Rewriting the Metabolic Blueprint with Non-natural Enzyme

Diversification of natural metabolic pathways to create novel biosynthesis routes will inevitably form intermediate metabolites that are beyond the substrate range which the natural enzymes involved can perform efficiently. Although nature has provided us with a gamut of enzymes to choose from, generation of non-natural enzymes is often essential for successful construction of efficient novel pathways to extensively rewrite metabolic blueprints (Foo et al., 2012). As most natural enzymes exhibit degrees of substrate promiscuity to analogs of their natural substrates (Gupta, 2016), promiscuous properties of natural enzymes can be exploited through protein engineering approaches to evolve their activities toward non-natural substrates. In addition to employment in gap-filling and mix-and-matching of pathways, non-natural enzymes have important applications for precursor-directed biosynthesis and catalysis of non-natural biochemical reactions, which are powerful strategies that we will review in this section for bio-based production of novel value-added chemicals.

Precursor-Directed Biosynthesis

Precursor-directed biosynthesis involves using evolved enzymes with altered substrate specificity to incorporate structurally diverse analogs of natural substrates into novel metabolic pathways in order to produce non-natural biochemicals. Commonly, substrate analogs are provided ex vivo to production hosts with non-natural enzymes with relaxed substrate specificity to form novel intermediates. While it is possible to rely on substrate promiscuity of the natural enzymes in the native pathways to convert the intermediates to the desired natural product derivatives, engineered enzymes are frequently required for the pathways to be efficient. For example, acyltransferase, the “gatekeeping” enzyme to polyketide synthesis, has been engineered to accept analogs of natural acyl-CoA precursors to initiate production of novel polyketide derivatives (Dunn and Khosla, 2013). Inclusion of enzymes modified by protein engineering in the downstream pathway can greatly facilitate the conversion of the resulting non-natural intermediates to a wide range of polyketide derivatives with potential therapeutic properties, as exemplified by the work of Lee et al. (2011) to create derivatives of the antibiotic erythromycin. Similar approaches were applied to enable biosynthesis of a wide range of novel derivatives of polyketides, non-ribosomal peptides (NRPs) and phenyl propanoids (Table ).
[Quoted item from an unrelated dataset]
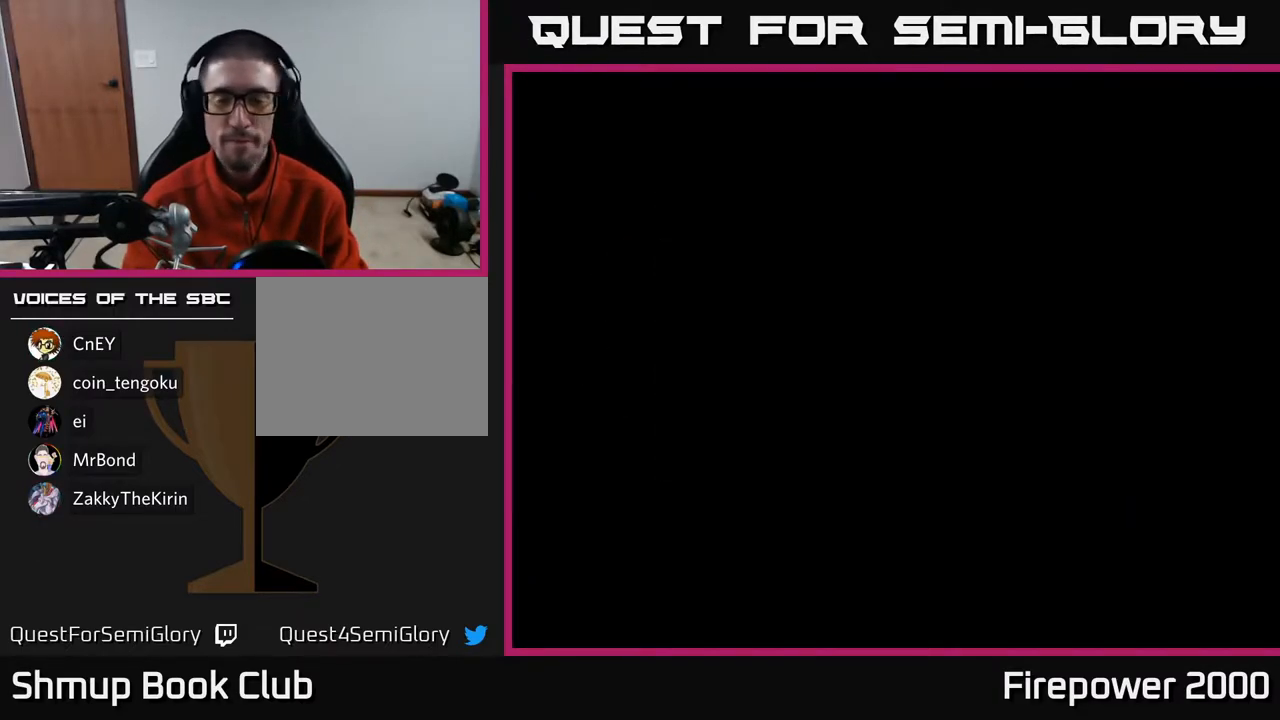
{"buttons": ["A", "X"], "left_stick": "center", "right_stick": "center", "events": [[33, "A", "up"], [150, "X", "up"], [217, "A", "down"], [267, "X", "down"], [317, "X", "up"], [350, "A", "up"], [417, "A", "down"], [450, "X", "down"]]}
De novo precursor-directed biosynthesis can be achieved by co-expressing a pathway for generating substrate analog in vivo instead of ex vivo supplementation. This was demonstrated by Alt et al. for producing a novel derivative of the antibiotic clorobiocin by employing a 3,4-dihydroxybenzoic acid-producing pathway to provide the non-natural precursor to the clorobiocin biosynthesis pathway, resulting in the production of a potent DNA gyrase inhibitor (Alt et al., 2011).

With these examples, precursor-directed biosynthesis has proven to be an effective approach for generating a wide array of novel compounds rapidly with non-natural precursors. However, these precursors are often expensive and could only be synthesized chemically. Therefore, generating enzymes that can catalyze non-natural reactions are vital for progressing diversification of metabolic pathways.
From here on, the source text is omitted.